**** RECORDS SUPPLIED ****
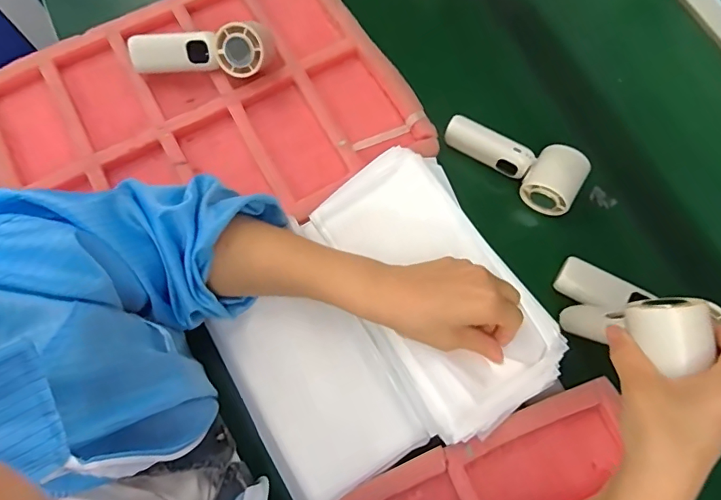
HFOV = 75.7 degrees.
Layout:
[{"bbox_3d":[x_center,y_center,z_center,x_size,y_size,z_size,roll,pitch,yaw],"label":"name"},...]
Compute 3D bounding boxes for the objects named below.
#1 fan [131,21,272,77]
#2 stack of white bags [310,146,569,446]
****
» WORK TO COMPLETE
Transcribe the whole listing above exactly and leave out the pictures.

» SOLUTION BELOW
HFOV = 75.7 degrees.
Layout:
[{"bbox_3d":[x_center,y_center,z_center,x_size,y_size,z_size,roll,pitch,yaw],"label":"name"},...]
Compute 3D bounding boxes for the objects named below.
#1 fan [131,21,272,77]
#2 stack of white bags [310,146,569,446]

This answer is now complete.